The traditional Portugese fishermen’s stew, “caldeirada de peixe” is delicious. Fresh ingredients are abundant in the local fish markets, like the one above in Praia de Vitória.
Quinta do Martelo
Quinta do Martelo restaurant serves the popular Azores dish “alcatra.” This entrée consists of locally raised tender beef roasted slowly in a clay pot with a savory sauce made with wine, onions, garlic, bay leaves, pepper. The dish is served with “massa sovada,” The Azores traditional sweet bread. The grounds on the property are fascinating to walk through, from the rustic stone inn buildings to the ancient storage and handicraft buildings and barns, all offering views into what it was once like to live on a traditional farm.
This is the place for a decadent meal!
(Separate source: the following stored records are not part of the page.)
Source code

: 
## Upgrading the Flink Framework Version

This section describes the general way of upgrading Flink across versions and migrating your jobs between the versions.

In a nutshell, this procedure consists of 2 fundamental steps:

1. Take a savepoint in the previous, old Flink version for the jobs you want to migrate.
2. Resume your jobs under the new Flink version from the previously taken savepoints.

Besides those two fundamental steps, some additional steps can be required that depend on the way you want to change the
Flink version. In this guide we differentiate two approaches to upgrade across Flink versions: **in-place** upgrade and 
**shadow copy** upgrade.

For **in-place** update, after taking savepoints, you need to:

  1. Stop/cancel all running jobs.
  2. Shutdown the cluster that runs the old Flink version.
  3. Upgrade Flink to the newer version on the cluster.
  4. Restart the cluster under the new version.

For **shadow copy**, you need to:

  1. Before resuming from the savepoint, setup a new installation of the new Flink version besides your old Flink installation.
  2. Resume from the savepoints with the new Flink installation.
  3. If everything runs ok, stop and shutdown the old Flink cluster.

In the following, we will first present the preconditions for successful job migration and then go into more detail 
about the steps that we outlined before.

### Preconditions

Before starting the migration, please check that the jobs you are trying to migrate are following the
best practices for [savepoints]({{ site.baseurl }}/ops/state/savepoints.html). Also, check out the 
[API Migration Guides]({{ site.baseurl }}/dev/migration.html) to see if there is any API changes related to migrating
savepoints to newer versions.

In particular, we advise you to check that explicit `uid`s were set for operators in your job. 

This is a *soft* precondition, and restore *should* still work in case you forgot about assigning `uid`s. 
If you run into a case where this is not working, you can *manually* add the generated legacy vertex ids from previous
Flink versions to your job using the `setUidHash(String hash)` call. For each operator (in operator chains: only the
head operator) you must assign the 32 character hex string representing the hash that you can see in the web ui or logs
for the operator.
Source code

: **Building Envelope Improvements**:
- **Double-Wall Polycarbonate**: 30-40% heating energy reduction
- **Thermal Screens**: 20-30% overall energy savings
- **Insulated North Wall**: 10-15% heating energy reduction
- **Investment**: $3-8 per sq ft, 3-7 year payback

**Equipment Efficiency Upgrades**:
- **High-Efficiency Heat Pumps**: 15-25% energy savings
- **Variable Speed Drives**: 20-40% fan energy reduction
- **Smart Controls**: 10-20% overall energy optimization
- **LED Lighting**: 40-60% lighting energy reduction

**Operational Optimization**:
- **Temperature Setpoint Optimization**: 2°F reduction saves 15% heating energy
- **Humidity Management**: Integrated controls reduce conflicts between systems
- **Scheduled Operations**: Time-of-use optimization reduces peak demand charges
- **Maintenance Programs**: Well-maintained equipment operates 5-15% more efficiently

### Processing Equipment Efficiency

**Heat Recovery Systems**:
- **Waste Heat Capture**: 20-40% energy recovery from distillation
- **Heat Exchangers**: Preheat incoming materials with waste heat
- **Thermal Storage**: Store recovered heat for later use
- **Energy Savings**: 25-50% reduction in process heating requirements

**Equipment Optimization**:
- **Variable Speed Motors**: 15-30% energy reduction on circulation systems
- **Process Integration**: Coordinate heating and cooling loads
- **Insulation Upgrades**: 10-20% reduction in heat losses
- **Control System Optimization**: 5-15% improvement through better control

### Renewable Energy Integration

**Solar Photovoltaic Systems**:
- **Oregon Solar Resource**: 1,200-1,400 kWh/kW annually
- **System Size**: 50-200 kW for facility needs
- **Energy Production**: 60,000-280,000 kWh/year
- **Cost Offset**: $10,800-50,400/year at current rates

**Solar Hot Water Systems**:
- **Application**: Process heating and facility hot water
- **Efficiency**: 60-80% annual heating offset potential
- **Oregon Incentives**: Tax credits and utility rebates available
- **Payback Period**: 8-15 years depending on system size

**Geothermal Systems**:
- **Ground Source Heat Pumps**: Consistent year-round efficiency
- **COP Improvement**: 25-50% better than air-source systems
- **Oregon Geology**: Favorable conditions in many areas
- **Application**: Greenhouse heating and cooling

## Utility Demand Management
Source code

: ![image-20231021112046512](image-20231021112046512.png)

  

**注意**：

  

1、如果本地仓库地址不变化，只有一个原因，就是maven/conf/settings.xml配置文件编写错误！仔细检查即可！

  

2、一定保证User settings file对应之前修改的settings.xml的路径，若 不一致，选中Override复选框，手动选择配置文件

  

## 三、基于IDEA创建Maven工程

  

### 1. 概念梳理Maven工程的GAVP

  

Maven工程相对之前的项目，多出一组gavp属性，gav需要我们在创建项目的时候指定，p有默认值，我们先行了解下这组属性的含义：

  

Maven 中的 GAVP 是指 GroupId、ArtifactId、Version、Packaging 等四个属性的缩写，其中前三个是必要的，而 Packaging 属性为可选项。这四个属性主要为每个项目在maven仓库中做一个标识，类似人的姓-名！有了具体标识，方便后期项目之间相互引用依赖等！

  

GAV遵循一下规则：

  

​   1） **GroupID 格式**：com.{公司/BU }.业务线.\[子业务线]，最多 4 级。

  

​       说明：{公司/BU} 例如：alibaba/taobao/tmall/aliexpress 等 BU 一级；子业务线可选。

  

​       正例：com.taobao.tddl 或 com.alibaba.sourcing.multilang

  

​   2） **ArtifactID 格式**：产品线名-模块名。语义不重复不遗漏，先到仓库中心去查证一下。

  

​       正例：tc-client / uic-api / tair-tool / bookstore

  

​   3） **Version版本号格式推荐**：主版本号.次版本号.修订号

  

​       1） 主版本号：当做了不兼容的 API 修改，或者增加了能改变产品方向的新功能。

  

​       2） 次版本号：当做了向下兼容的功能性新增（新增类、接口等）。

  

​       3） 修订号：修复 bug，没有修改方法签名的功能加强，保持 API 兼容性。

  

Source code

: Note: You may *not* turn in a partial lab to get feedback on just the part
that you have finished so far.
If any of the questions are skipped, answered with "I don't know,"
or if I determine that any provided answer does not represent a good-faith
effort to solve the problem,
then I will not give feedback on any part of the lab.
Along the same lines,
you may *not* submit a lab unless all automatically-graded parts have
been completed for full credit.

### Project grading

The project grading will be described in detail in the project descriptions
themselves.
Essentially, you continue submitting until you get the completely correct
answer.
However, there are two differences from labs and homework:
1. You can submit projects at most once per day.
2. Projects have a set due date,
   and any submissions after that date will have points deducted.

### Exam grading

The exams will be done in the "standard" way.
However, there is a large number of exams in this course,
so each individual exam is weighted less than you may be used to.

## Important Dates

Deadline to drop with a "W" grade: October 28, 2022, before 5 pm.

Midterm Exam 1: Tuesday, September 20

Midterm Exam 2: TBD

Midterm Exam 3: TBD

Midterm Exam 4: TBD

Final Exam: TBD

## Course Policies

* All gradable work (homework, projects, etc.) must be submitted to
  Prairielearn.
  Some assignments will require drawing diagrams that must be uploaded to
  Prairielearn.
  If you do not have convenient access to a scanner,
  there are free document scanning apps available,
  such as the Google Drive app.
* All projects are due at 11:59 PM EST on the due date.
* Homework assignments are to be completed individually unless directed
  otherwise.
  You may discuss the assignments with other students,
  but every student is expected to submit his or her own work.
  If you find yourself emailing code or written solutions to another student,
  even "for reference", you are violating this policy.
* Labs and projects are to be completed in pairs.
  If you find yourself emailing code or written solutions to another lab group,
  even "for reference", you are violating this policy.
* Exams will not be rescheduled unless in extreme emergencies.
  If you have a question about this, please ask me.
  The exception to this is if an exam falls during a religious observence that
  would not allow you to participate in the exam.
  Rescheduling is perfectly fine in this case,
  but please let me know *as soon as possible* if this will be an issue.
My entrée was grilled octopus on top of bonito fish on top of rings of squid on top of bread soup made with pieces of shrimp and fish eggs garnished by a sprig of ice plant. Delish.
Cais de Angra
Far and away my favorite restaurant, this small outdoor eatery serves heavenly seafood on an open-air patio with the sea just a few feet away. I tried two new items…. limpets and barnacles. I thought the limpets were mussels, steamed and soaked in butter and garlic. I loved them – until I learned they were really aquatic sea snails. The barnacles… well, I’m glad I tried them, but once was enough.
I have a tradition of trying ice cream in every country I visit, and the Azores was no exception. In addition to the creamy goodness, the views from the terrace made the experience even better.
For more exciting reviews of the food in the Azores, read 10 Ways to Taste the Azores.
We both agreed that Terceira was even more beautiful, photographic and fun than we’d anticipated. We recommend staying at the Terceira Mar Hotel in a balcony room with stunning sea and volcano views and delicious buffet breakfast including many local treats.
Disclosure: The author was honored to be the guest of VisitAzores during her stay in Terciera, but as always, the opinions, reviews and experiences are her own.